Basado en cálculos anuales, el referido indicador nos informa del número de
días que, en la práctica, estamos trabajando o generando ingresos para el
Estado. Desde el DLF, puede ya conservar toda la renta obtenida y emplearla a
su conveniencia. Es evidente que el indicador opera simplemente en términos de
equivalencia, obviando los flujos reales de ingresos y de desembolsos
tributarios. Por ello, parece un poco absurdo celebrar la llegada de un día concreto del año en el que, de facto, no se da ninguna liberación.
Se trata de
un indicador utilizado tradicionalmente por el Adam Smith Institute[1]. En
España, desde hace algunos años, la Fundación Civismo proporciona información
sobre nuestro DLF nacional.
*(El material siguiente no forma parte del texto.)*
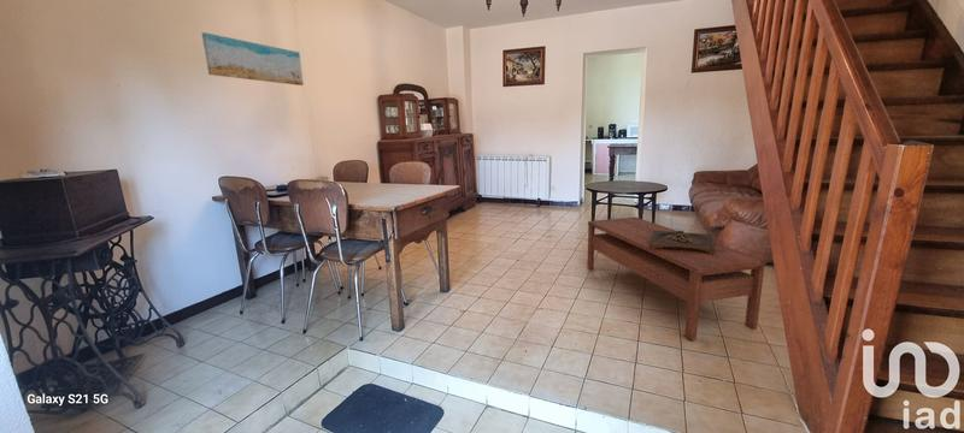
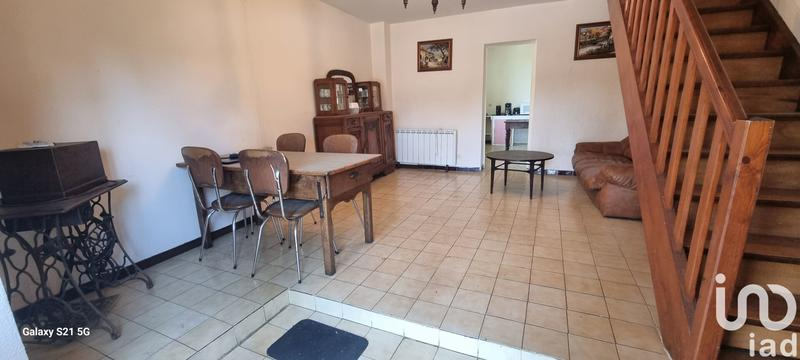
- wooden tray [649,230,715,255]
- coffee table [587,216,768,342]
- wall art [201,31,305,87]
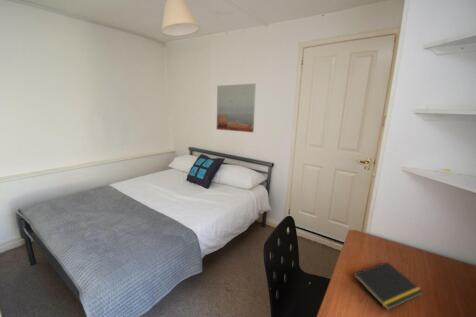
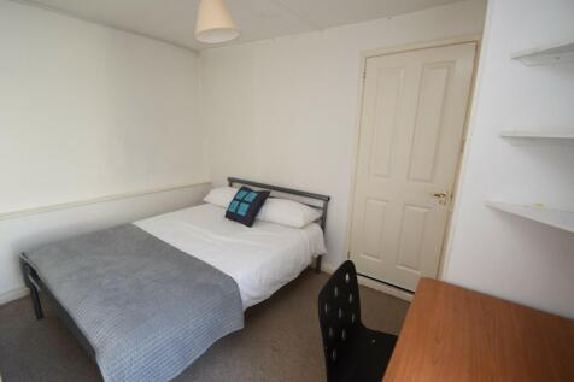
- wall art [216,82,257,133]
- notepad [351,261,424,311]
Según el último informe publicado, el DLF se ha
situado en 2021 en el 13 de julio[2].
El DLF puede
ser considerado un indicador de la presión fiscal soportada por las familias,
pero, a diferencia del indicador estándar (impuestos -más cotizaciones
sociales-/PIB), no suele ser objeto de mucha atención por parte de la comunidad
académica y, aún menos, por la Administración tributaria. En este segundo caso,
las razones pueden ser fácilmente entendibles, mientras que en el primero
podrían esgrimirse -al margen de cuestiones semánticas- motivos técnicos
asociados a las dificultades metodológicas existentes para calibrar la carga
tributaria efectiva de las familias. Es así, pero ello no significa que la
ratio normalmente utilizada para medir la presión fiscal no se vea afectada
también por una serie de deficiencias y escollos metodológicos.
Siendo esto último
verdad, los problemas no son, desde luego, de la misma relevancia. Una cosa es
cuantificar la magnitud global del conjunto de los ingresos fiscales, y otra,
identificar el montante de los gravámenes que recaen sobre una familia representativa.
Nos encontramos con varias dificultades notables, entre otras, las siguientes:
i) su importe va a depender de muchos factores y circunstancias (cuantía de la
renta, categorías de ingresos obtenidos, lugar de residencia, situación patrimonial,
utilización de la renta…); ii) algunos pagos obligatorios tienen (o, al menos,
deberían tener) una compensación diferida; y iii) sin un estudio riguroso de
incidencia fiscal económica no puede determinarse quién soporta realmente la
carga tributaria.
Un intento de
aproximación a la carga tributaria anual de una familia, basado en un ejemplo
concreto, realizado hace unos años, arrojaba que la fiscalidad detraía un 42%
de la renta familiar bruta[3].
En el referido
estudio de la Fundación Civismo, mucho más sofisticado, “se obtiene como resultado
193 días necesarios de renta familiar para pagar los tributos de obligado
cumplimiento durante el presente año” (2021)[4].
Puede que el
DLF llegue a ser liberador en el sentido indicado, pero su utilización nos
convierte en cautivos de una metodología que se adentra en un territorio
sumamente complejo. El informe citado, por lo demás, a pesar del despliegue
expositivo efectuado, no permite un seguimiento, y, mucho menos, una réplica,
del proceso de cálculo.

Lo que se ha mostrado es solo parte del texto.